- [Version comparison data]
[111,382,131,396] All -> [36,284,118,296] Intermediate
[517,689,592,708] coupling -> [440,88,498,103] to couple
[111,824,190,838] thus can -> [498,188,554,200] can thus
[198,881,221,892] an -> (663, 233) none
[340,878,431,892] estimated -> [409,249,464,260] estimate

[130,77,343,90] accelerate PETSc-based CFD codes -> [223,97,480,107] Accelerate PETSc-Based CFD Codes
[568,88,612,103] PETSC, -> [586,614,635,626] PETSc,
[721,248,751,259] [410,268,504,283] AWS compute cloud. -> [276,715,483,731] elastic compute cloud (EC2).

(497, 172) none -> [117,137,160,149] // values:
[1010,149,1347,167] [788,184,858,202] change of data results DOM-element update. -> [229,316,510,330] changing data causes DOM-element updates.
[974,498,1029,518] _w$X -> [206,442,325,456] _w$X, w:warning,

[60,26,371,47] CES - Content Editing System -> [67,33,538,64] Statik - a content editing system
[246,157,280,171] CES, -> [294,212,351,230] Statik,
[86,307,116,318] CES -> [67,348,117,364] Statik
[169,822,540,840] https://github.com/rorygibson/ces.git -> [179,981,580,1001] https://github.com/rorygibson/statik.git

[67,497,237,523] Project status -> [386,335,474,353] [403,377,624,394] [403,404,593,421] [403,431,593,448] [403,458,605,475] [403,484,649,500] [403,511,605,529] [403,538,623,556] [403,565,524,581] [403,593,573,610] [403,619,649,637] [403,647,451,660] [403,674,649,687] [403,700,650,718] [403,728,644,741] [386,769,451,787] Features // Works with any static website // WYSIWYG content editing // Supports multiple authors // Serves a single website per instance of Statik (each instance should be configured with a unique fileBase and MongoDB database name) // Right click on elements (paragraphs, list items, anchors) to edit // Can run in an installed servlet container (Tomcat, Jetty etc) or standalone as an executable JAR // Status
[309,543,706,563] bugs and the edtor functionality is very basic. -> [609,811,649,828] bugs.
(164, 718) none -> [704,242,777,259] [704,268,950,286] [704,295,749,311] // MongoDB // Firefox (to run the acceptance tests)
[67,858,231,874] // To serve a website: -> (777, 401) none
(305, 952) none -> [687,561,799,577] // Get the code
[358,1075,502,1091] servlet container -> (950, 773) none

- [TASK REQUIREMENTS]
Reproduce the records above line by line, without any change, up to and including the line that holds "[340,878,431,892] estimated ->".

- [EXERCISE RESULT]
[111,382,131,396] All -> [36,284,118,296] Intermediate
[517,689,592,708] coupling -> [440,88,498,103] to couple
[111,824,190,838] thus can -> [498,188,554,200] can thus
[198,881,221,892] an -> (663, 233) none
[340,878,431,892] estimated -> [409,249,464,260] estimate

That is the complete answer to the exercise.